D’accordo, i vertici sono occupati interamente dal business. Ma, allora, non dovrebbe essere la funzione HR a presidiare questi problemi? Come si muove, oggi, la funzione HR in questo scenario?

 

Sai bene che sono molto critico nei confronti dei colleghi HR, che da tempo si entusiasmano per l’ultima novità di formazione non convenzionale, ma non per la motivazione delle loro persone. Organizzano in continuazione survey sulla soddisfazione, ma poi non entrano nel merito del funzionamento dell’organizzazione.

 

Un giudizio severo, quindi?

 

Sì, il mio giudizio è severo: visto che i problemi ci sono e sono a tutti ben noti o li prendi in mano e dai un contributo reale per risolverli, oppure rendi la tua funzione marginale. E visto che i problemi qualcuno in azienda li risolve, se non sei tu, sarà la Linea a farlo.

 

Vedi il rischio di una sostituzione, più o meno tacita, di altri attori dell’organizzazione nelle aree di competenze che dovrebbero essere proprie della funzione HR?

 

Scusa, ma com’è che gli HR non diventano mai direttori generali? Perché non hanno in mano le leve dell’organizzazione. Sì, fanno micro-organizzazione è vero. Stendono job description e profili di competenze, ma l’organizzazione chi la fa? La fa la Linea. Ho in mente un caso concreto che ha a che fare con la diversity. Visto che è sempre più difficile reperire risorse adeguate, dovresti attivarti per il reperimento internazionale - avvalendoti tra l’altro della nuova legge che riguarda i non laureati fuori quota -. Bene! Ma poi mentre se ne parla con entusiasmo in Confindustria, gli HR nicchiano. C’è il caso Albania, il cui Governo ha bloccato la dispersione dei laureati. Basterebbe dislocare da loro alcune attività e si potrebbe beneficiare di un’offerta consistente e adeguata. Per non parlare del milione di ingegneri che sforna ogni anno l’India. Ma aprire a questa prospettiva, vorrebbe dire farsi carico dei problemi del business, che gli HR faticano a sentire come loro.

 

Ma quindi quello di HR è un problema di leve a disposizione, di competenze, di ampiezza della loro job, o di che altro?

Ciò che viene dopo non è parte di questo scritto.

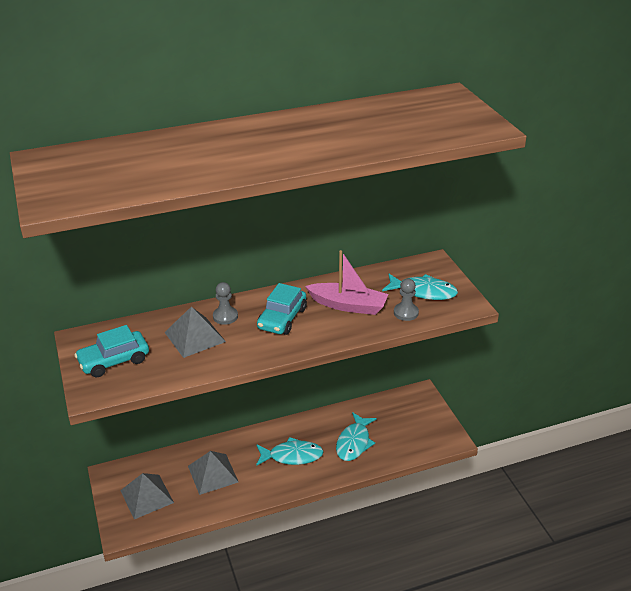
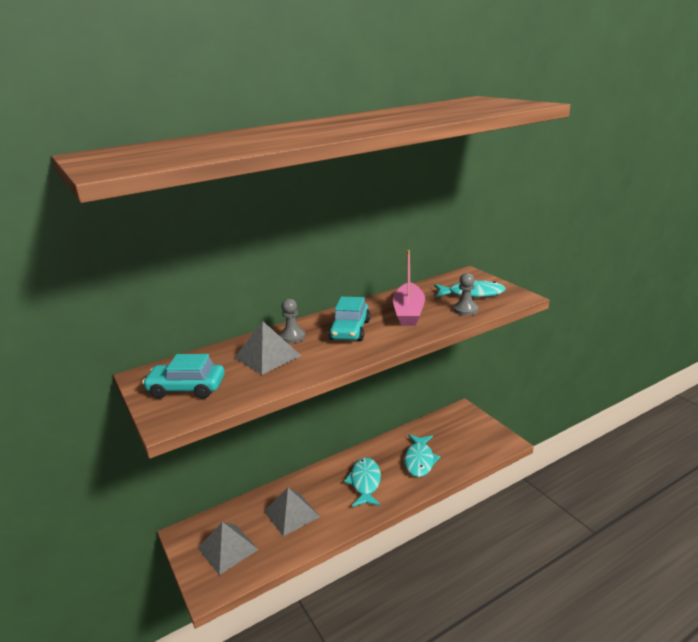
camera: 10 degrees left, 10 degrees down
(114, 361) = (186, 388): turquoise car -> turquoise car turned 45 degrees clockwise
(292, 456) = (365, 482): turquoise fish -> turquoise fish turned 75 degrees counterclockwise
(348, 305) = (409, 312): pink boat -> pink boat turned 90 degrees clockwise

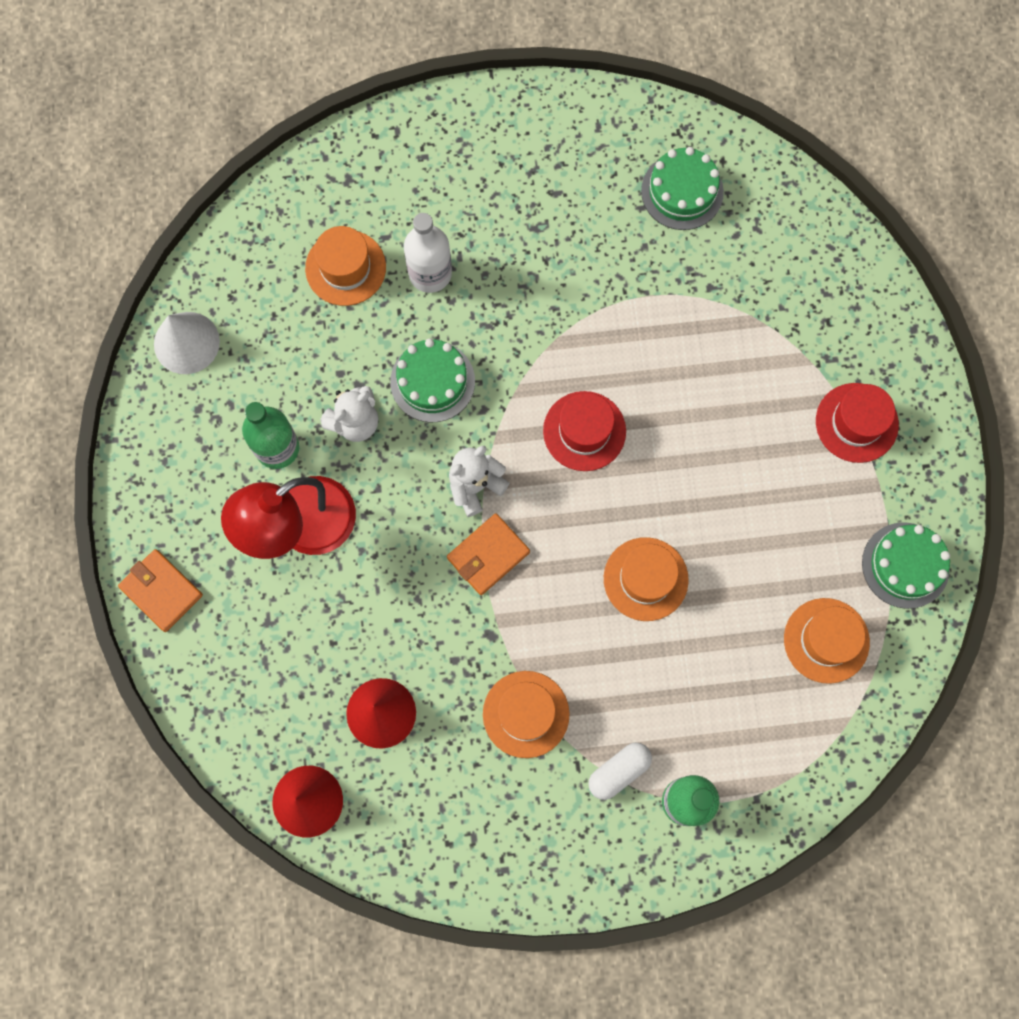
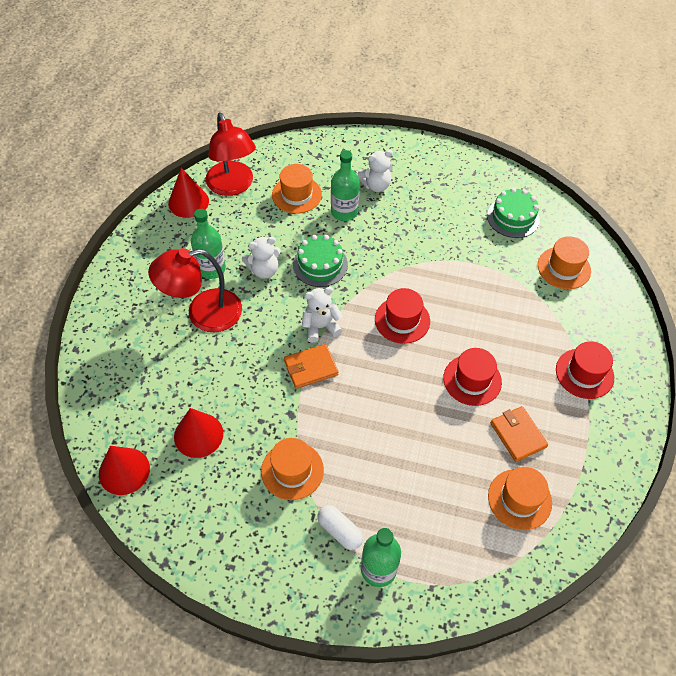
camera: 20 degrees right, 20 degrees down
(161, 591) = (103, 319): orange wallet -> orange wallet (518, 435)
(186, 342) = (188, 202): white cone -> red cone
(241, 288) = (233, 186): none -> red lamp
(430, 273) = (344, 212): white bottle -> green bottle
(458, 206) = (376, 185): none -> white teddy bear
(619, 771) = (340, 531): white capsule -> white capsule turned 60 degrees clockwise
(645, 579) = (407, 417): orange hat -> orange hat (564, 268)
(712, 490) = (472, 380): none -> red hat
(905, 565) = (592, 471): green cake -> none

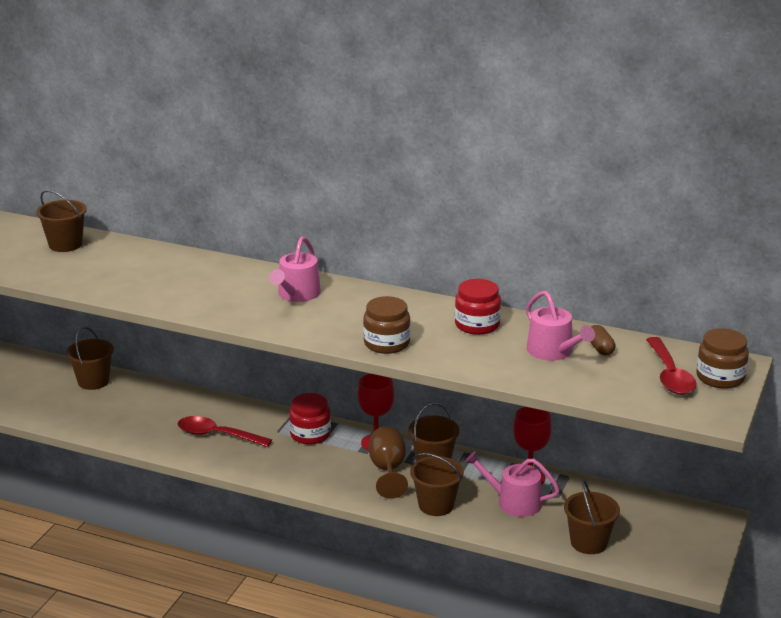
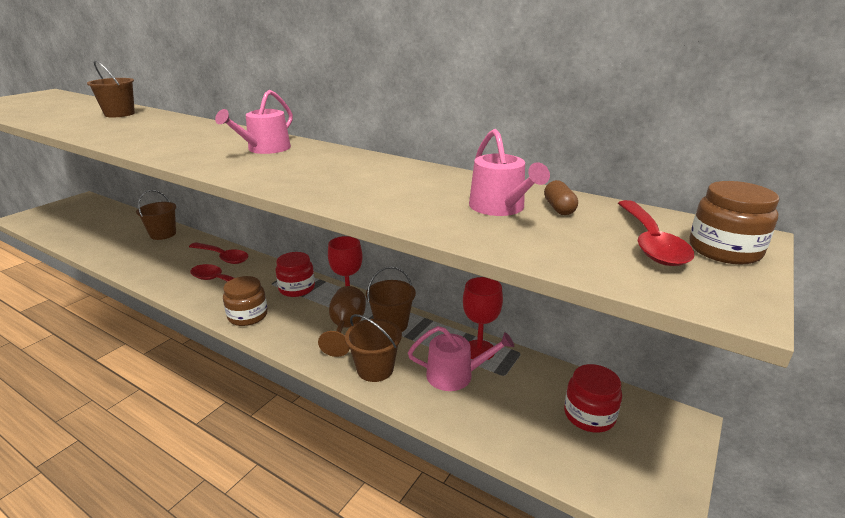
camera: 10 degrees right, 0 degrees up
(196, 405) = (223, 257): none -> red spoon
(386, 343) = (314, 188): brown jar -> brown jar (248, 316)
(477, 325) = (424, 180): red jar -> red jar (589, 415)
(513, 502) = (455, 375): pink watering can -> pink watering can turned 150 degrees clockwise
(589, 542) = (527, 437): brown bucket -> none

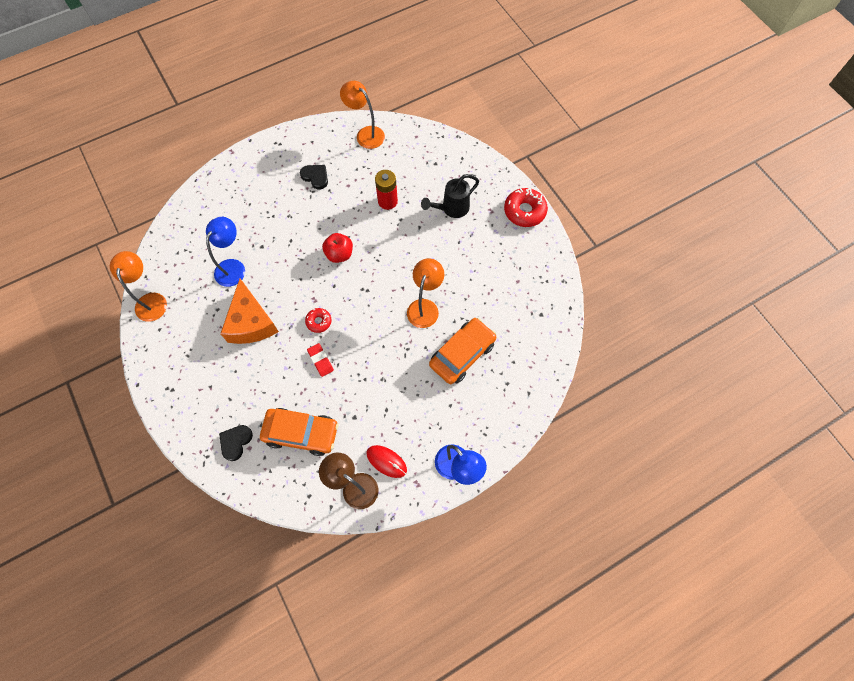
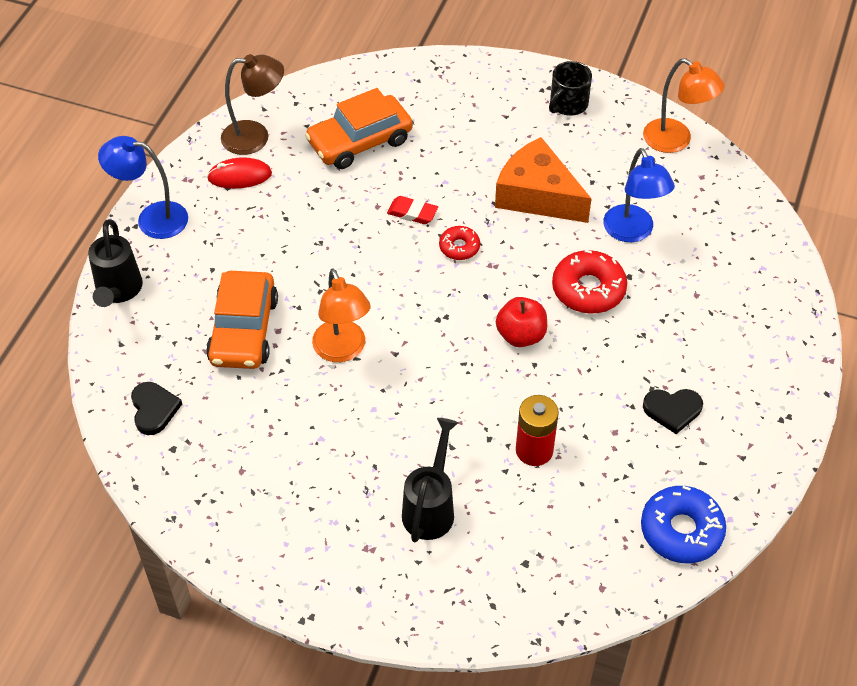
camera: 140 degrees right, 15 degrees down
(171, 368) = (568, 104): none -> black mug
(235, 442) = (421, 94): black heart -> black heart (154, 409)
(365, 134) = (681, 530): orange lamp -> blue donut
(509, 429) = (118, 291): none -> black watering can
(524, 211) = (314, 586): red donut -> red donut (588, 289)

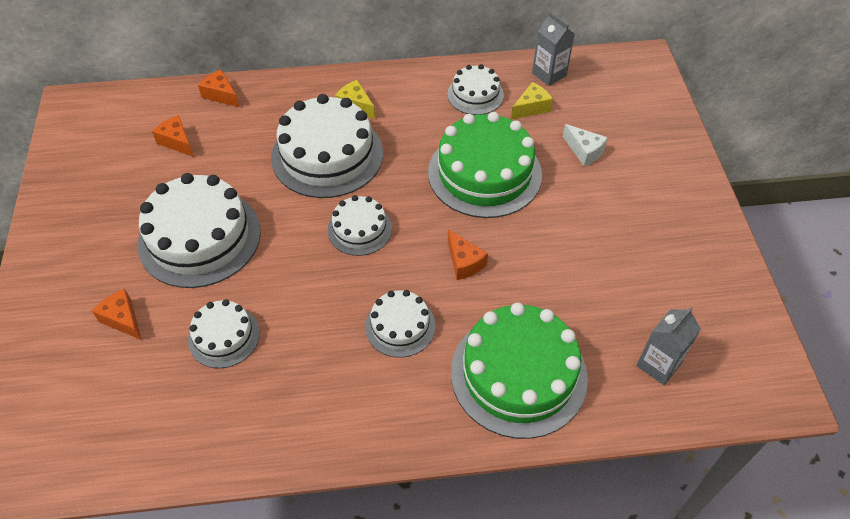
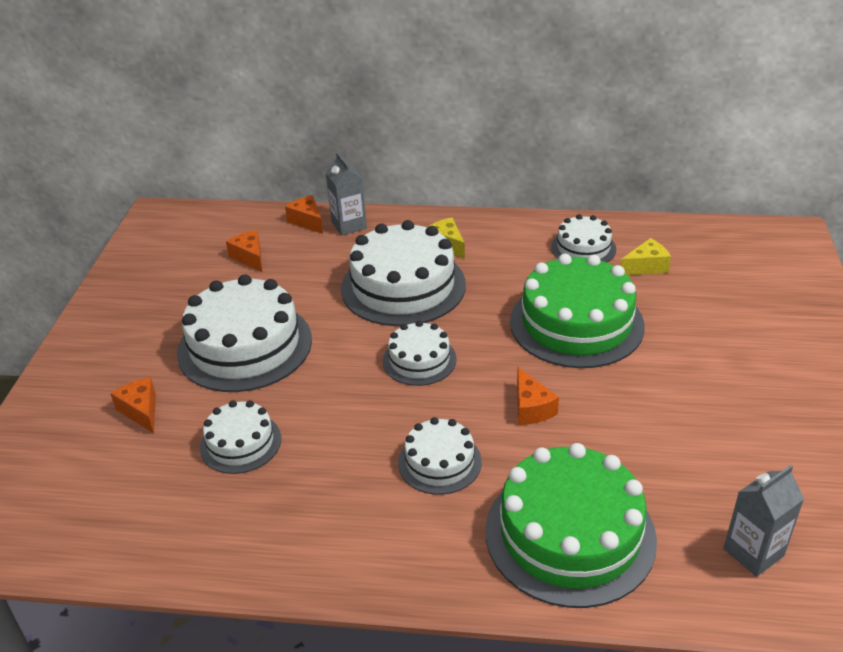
camera: 15 degrees right, 15 degrees down
(549, 74) = (674, 237): grey carton -> grey carton (349, 225)
(584, 151) = (701, 315): white cheese -> none

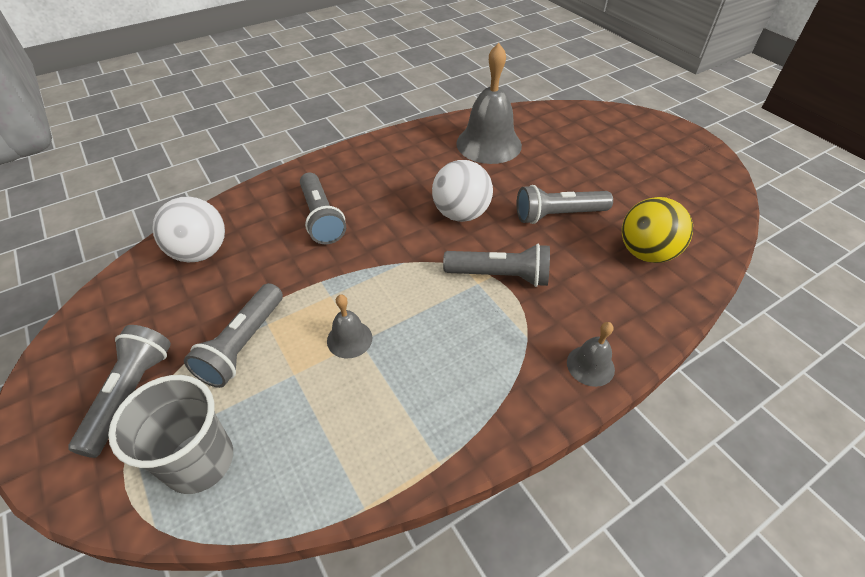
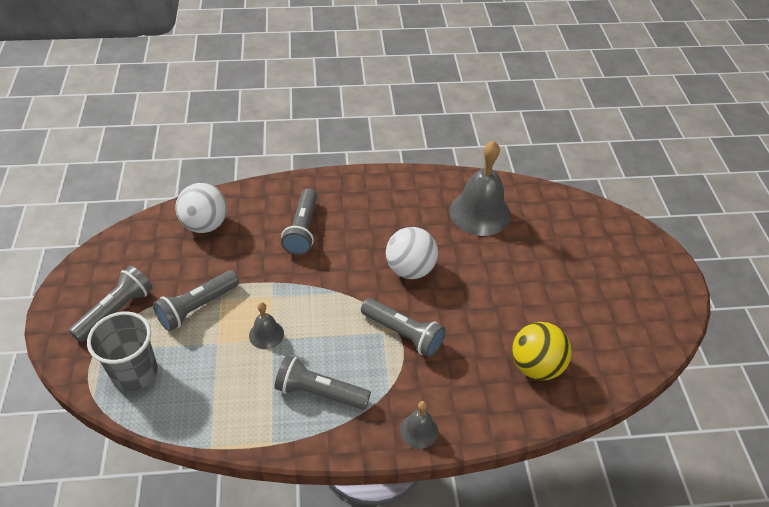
camera: 25 degrees right, 0 degrees up
(558, 215) = (489, 302): grey flashlight -> grey flashlight (319, 392)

Le leve ci sono, e sono quelle del business e dell’organizzazione. E, come ho ricordato poco fa, gli strumenti non mancano: c’è l’intera cassetta degli attrezzi del Total Quality da rivisitare e semmai aggiornare. A mio avviso, si tratta piuttosto di capire se l’HR accetta di impegnarsi sui terreni che davvero hanno la possibilità di produrre engagement e attivazione delle persone. Si tratta di assumere davvero la funzione di business partnership. Questione non nuova, ma ancora oggi rimane una sfida drammaticamente attuale.